## Формулировка задания
Подсчитайте строки приведенных ниже записей, содержащие строку «创建的主题». В ответе укажите только их количество.

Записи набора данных
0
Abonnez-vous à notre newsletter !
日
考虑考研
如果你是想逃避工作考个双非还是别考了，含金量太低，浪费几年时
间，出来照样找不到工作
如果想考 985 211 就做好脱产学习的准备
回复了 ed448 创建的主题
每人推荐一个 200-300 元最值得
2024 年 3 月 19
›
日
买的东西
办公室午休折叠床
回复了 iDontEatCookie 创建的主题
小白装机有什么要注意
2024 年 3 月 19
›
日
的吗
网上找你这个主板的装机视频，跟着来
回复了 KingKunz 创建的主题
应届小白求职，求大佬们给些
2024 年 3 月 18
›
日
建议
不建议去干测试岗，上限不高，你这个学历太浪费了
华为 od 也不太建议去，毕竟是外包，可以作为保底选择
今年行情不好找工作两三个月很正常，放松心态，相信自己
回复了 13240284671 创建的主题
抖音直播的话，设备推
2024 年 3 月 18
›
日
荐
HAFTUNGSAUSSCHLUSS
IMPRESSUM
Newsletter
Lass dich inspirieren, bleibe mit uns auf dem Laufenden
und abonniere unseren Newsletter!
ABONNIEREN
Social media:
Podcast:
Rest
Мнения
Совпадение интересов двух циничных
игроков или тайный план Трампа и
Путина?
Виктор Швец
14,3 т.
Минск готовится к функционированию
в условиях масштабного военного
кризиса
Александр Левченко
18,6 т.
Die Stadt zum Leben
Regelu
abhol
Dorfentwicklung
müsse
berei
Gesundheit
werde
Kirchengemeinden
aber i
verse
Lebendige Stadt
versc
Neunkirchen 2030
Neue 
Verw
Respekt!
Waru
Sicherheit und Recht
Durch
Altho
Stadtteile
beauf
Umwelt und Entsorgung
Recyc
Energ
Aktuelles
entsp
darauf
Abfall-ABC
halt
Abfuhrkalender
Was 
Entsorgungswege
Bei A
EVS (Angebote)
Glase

## Ответ на задание
4